- Born: 1959 (age 65–66)
- Known for: Poetry, sound/performance art
- Notable work: I/T: Selected poems 1978-1998, The Sinking of the Rainbow Warrior
- Awards: Åke Blomström Award (1988), Anne Elder Award (1999)

= Amanda Stewart =

Australian artist (born 1959)

Amanda Stewart (born 1959) is a contemporary Australian poet and sound/performance artist.

Amanda Stewart began writing and performing poetry in the 1970s and has since produced a wide array of sound, video and multimedia work. In the 1980s she worked for ABC radio as a producer. Amanda Stewart received the Åke Blomström Award in 1988. In 1989 she co-founded the performance ensemble Machine for Making Sense with Chris Mann, Rik Rue, Jim Denley and Stevie Wishart, and in 1995 started the trio Allos.
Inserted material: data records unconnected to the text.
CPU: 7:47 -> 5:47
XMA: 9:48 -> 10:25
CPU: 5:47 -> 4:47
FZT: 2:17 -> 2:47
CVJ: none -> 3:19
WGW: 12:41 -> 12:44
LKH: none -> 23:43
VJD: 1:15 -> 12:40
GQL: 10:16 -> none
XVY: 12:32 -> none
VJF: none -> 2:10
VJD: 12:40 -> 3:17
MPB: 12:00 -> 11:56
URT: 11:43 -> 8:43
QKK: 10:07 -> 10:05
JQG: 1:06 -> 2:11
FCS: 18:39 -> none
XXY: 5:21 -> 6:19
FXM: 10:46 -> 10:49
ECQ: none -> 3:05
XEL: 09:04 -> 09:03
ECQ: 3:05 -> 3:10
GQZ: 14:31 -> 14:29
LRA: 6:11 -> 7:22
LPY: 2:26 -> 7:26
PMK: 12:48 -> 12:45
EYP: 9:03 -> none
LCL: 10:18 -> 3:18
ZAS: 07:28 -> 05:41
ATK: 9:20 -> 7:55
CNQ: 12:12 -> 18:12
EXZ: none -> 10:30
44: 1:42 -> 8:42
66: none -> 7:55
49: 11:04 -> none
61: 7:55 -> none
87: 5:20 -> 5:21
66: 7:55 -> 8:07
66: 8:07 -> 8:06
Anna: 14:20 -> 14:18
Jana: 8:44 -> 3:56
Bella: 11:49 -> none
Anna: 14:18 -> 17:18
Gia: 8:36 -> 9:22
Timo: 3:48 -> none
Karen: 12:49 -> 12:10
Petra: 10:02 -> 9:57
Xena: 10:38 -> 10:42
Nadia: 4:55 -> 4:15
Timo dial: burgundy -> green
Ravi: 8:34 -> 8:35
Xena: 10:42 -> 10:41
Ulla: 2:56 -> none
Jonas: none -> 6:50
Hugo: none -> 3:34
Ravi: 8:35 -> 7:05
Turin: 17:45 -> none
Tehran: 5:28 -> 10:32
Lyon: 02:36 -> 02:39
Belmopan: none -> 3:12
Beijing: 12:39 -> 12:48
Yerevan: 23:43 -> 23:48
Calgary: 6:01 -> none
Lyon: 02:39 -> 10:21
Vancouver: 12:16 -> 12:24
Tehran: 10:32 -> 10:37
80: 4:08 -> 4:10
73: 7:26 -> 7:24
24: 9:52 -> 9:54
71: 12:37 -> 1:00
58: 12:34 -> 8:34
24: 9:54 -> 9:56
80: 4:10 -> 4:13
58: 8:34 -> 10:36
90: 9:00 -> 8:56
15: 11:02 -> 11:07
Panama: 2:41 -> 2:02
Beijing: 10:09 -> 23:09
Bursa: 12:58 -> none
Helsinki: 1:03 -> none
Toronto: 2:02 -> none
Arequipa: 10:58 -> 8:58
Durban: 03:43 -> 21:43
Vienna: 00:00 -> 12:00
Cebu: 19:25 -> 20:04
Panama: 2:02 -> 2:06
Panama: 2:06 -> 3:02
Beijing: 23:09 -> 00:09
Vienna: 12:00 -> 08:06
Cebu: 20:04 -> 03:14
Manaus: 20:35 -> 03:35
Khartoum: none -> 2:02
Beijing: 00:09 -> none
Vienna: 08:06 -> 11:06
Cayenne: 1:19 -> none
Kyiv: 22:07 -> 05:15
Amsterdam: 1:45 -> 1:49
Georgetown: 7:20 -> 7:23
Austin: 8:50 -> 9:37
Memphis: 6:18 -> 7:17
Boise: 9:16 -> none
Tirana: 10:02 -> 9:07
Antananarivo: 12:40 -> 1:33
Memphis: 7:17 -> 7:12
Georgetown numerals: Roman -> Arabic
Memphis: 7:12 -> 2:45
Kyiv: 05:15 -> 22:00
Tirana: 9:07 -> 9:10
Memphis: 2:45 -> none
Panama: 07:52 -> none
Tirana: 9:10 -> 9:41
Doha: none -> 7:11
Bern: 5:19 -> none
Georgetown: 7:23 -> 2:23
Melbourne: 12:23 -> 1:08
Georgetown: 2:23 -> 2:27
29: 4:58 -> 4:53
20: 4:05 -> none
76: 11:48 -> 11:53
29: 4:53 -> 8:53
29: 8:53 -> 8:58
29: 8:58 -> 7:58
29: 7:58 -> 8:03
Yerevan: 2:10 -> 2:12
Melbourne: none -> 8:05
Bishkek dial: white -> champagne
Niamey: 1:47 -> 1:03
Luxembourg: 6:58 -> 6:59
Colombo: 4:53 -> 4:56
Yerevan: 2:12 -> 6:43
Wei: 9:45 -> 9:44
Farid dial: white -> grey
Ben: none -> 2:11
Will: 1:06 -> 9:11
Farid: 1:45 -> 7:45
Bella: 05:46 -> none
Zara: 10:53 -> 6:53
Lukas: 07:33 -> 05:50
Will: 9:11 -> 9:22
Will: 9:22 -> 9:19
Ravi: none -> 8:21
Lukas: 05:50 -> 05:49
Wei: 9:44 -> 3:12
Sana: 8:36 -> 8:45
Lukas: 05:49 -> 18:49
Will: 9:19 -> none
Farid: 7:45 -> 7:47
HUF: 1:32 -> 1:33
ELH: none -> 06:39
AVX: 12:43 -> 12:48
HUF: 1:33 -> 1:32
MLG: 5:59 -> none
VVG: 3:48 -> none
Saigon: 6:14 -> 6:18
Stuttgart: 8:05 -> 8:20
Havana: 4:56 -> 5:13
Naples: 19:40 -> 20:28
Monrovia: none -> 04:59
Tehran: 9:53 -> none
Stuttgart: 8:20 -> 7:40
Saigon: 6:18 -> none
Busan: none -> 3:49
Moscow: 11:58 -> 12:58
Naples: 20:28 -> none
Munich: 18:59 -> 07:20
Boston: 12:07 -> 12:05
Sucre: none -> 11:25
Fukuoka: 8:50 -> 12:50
She has toured Europe, the United States and Japan. She co-wrote and directed the 1990 film Eclipse of the Man-Made Sun about nuclear weapons in popular culture. Her opera The Sinking of the Rainbow Warrior, written with the composer Colin Bright, was performed as part of the Sydney Festival on Sydney Harbour in 1997. It has since been produced for radio by the ABC Radio National. Her collected works book and CD entitled I/T won the 1999 Anne Elder Award for poetry.

== Works ==
- I/T: Selected poems 1980–1996. (Sydney: Here and There/Split Records, 1998) ISBN 978-0-9585392-4-1
- Clemens, Justin, et al. “Noise and Voice: An Interview with Amanda Stewart.” Sydney Review of Books, 03 Oct. 2017, 1 May. 2020, sydneyreviewofbooks.com/interview/noise-and-voice-an-interview-with-amanda-stewart/.
- Poems by Amanda Stewart. Jacket2, 29 Nov. 2011, 27 April 2020, jacket2.org/poems/poems-amanda-stewart.